Exercise description. Quote the rows from the line containing "Vilniaus univ.: median" through the line containing "Klaipėdos kol.: median", both included, word for word. Give only those lines.

Records for the task.
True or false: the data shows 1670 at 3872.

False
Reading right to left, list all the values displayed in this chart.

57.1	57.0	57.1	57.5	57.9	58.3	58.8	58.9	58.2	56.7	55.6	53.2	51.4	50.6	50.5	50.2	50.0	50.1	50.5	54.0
* * *
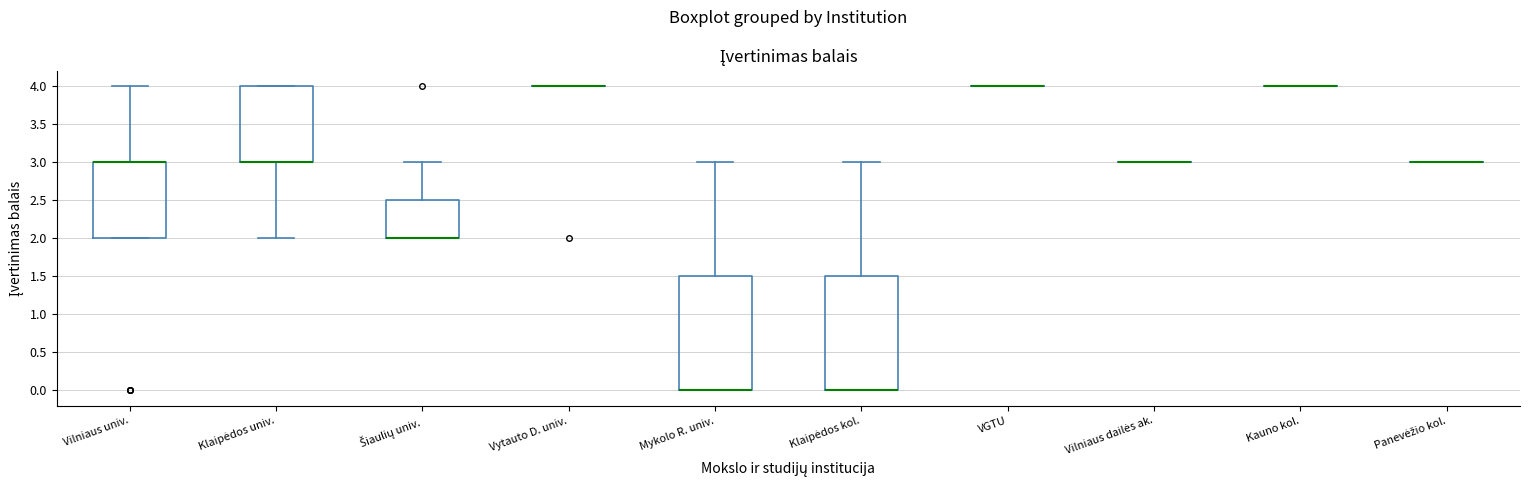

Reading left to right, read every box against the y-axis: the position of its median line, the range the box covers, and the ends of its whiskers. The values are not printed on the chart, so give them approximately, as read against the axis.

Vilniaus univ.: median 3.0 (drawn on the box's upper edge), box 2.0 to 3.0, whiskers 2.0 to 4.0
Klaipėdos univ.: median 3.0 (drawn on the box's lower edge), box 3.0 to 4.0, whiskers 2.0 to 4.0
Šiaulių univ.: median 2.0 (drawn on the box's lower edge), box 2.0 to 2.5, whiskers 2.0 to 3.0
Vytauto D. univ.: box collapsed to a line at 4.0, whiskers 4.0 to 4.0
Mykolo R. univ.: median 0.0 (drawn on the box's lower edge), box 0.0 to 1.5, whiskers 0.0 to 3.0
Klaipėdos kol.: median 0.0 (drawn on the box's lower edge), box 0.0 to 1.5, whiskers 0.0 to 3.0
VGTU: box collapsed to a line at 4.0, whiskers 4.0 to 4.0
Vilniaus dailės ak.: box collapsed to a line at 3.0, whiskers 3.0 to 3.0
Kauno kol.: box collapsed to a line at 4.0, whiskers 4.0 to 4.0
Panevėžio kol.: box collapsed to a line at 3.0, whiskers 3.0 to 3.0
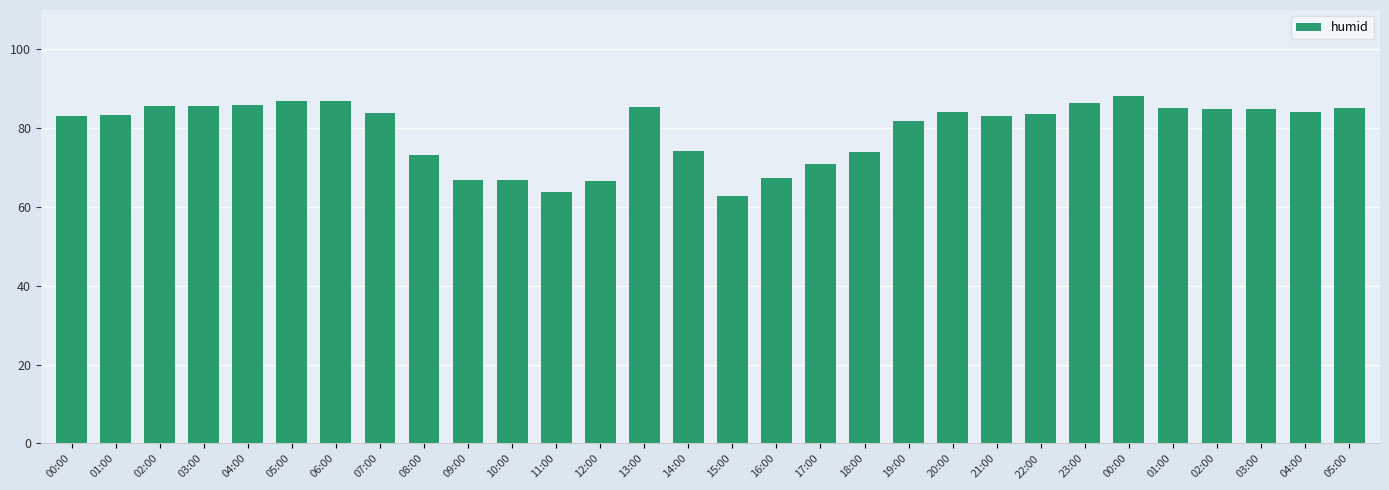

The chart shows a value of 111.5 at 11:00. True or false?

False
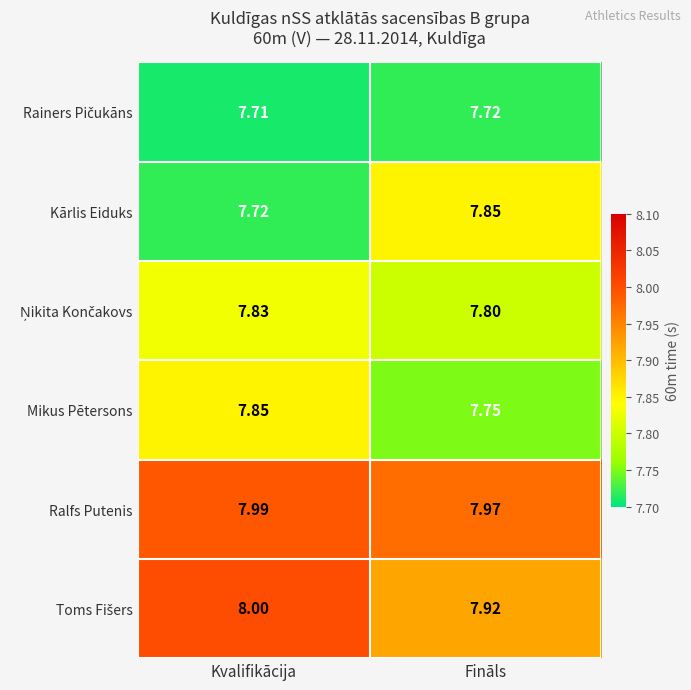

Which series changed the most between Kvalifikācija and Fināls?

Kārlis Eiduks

Exercise solution.
Vilniaus univ.: median 3.0 (drawn on the box's upper edge), box 2.0 to 3.0, whiskers 2.0 to 4.0
Klaipėdos univ.: median 3.0 (drawn on the box's lower edge), box 3.0 to 4.0, whiskers 2.0 to 4.0
Šiaulių univ.: median 2.0 (drawn on the box's lower edge), box 2.0 to 2.5, whiskers 2.0 to 3.0
Vytauto D. univ.: box collapsed to a line at 4.0, whiskers 4.0 to 4.0
Mykolo R. univ.: median 0.0 (drawn on the box's lower edge), box 0.0 to 1.5, whiskers 0.0 to 3.0
Klaipėdos kol.: median 0.0 (drawn on the box's lower edge), box 0.0 to 1.5, whiskers 0.0 to 3.0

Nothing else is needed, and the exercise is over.